** Given data **
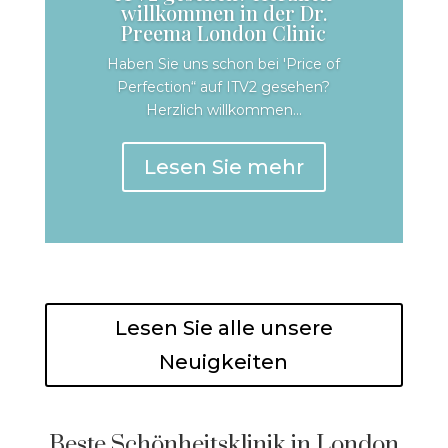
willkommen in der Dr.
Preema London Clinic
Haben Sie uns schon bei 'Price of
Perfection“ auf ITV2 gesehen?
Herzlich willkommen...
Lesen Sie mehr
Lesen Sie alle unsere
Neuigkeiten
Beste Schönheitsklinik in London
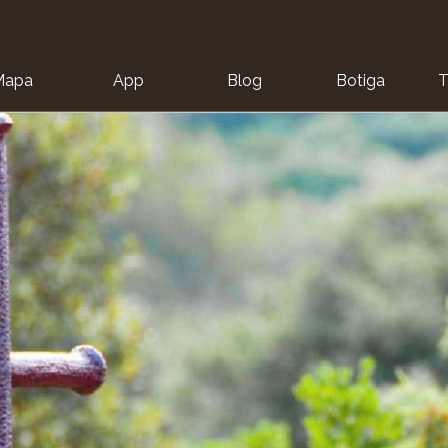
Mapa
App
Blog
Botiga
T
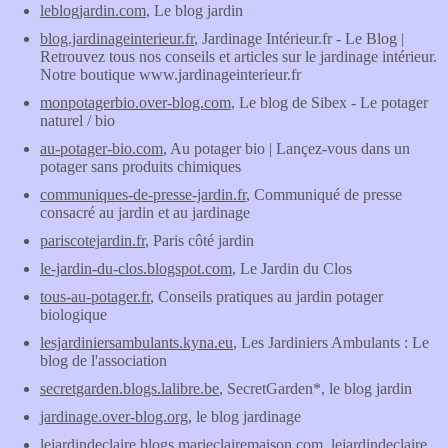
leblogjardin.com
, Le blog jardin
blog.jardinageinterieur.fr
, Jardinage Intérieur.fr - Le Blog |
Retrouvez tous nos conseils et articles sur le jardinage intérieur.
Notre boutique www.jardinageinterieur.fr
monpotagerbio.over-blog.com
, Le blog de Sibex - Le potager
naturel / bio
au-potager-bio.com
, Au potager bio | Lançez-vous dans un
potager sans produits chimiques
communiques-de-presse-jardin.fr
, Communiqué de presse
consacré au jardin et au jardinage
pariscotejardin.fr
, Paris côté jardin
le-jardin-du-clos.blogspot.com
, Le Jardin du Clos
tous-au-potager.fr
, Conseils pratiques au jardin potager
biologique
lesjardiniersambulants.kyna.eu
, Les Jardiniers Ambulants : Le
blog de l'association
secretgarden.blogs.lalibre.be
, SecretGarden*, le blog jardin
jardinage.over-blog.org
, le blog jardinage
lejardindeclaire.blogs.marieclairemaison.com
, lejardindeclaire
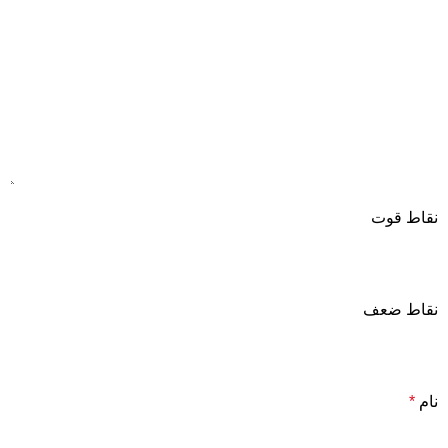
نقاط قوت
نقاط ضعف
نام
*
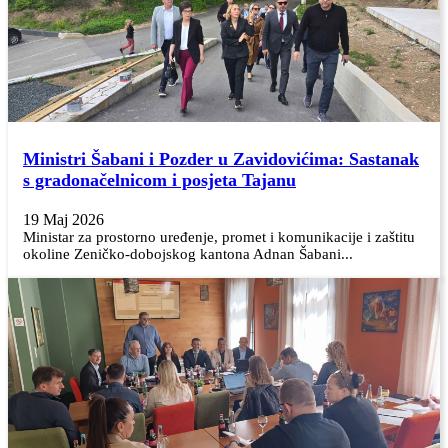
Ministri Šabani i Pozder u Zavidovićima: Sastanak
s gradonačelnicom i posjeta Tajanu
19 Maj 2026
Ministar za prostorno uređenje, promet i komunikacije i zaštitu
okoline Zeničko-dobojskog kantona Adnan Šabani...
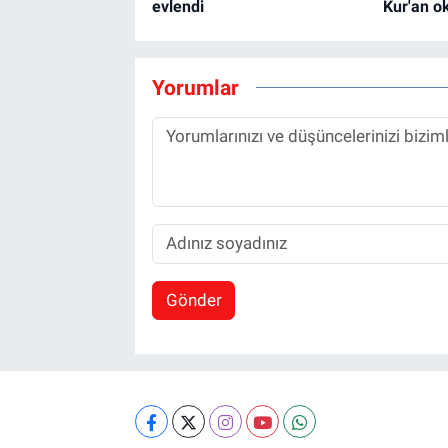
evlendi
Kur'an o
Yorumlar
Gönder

** Exercise objective **
Leaving out the images, repeat the listing above exactly.

** Written answer **
willkommen in der Dr.
Preema London Clinic
Haben Sie uns schon bei 'Price of
Perfection“ auf ITV2 gesehen?
Herzlich willkommen...
Lesen Sie mehr
Lesen Sie alle unsere
Neuigkeiten
Beste Schönheitsklinik in London
Mapa
App
Blog
Botiga
T
leblogjardin.com
, Le blog jardin
blog.jardinageinterieur.fr
, Jardinage Intérieur.fr - Le Blog |
Retrouvez tous nos conseils et articles sur le jardinage intérieur.
Notre boutique www.jardinageinterieur.fr
monpotagerbio.over-blog.com
, Le blog de Sibex - Le potager
naturel / bio
au-potager-bio.com
, Au potager bio | Lançez-vous dans un
potager sans produits chimiques
communiques-de-presse-jardin.fr
, Communiqué de presse
consacré au jardin et au jardinage
pariscotejardin.fr
, Paris côté jardin
le-jardin-du-clos.blogspot.com
, Le Jardin du Clos
tous-au-potager.fr
, Conseils pratiques au jardin potager
biologique
lesjardiniersambulants.kyna.eu
, Les Jardiniers Ambulants : Le
blog de l'association
secretgarden.blogs.lalibre.be
, SecretGarden*, le blog jardin
jardinage.over-blog.org
, le blog jardinage
lejardindeclaire.blogs.marieclairemaison.com
, lejardindeclaire
نقاط قوت
نقاط ضعف
نام
*
Ministri Šabani i Pozder u Zavidovićima: Sastanak
s gradonačelnicom i posjeta Tajanu
19 Maj 2026
Ministar za prostorno uređenje, promet i komunikacije i zaštitu
okoline Zeničko-dobojskog kantona Adnan Šabani...
evlendi
Kur'an o
Yorumlar
Gönder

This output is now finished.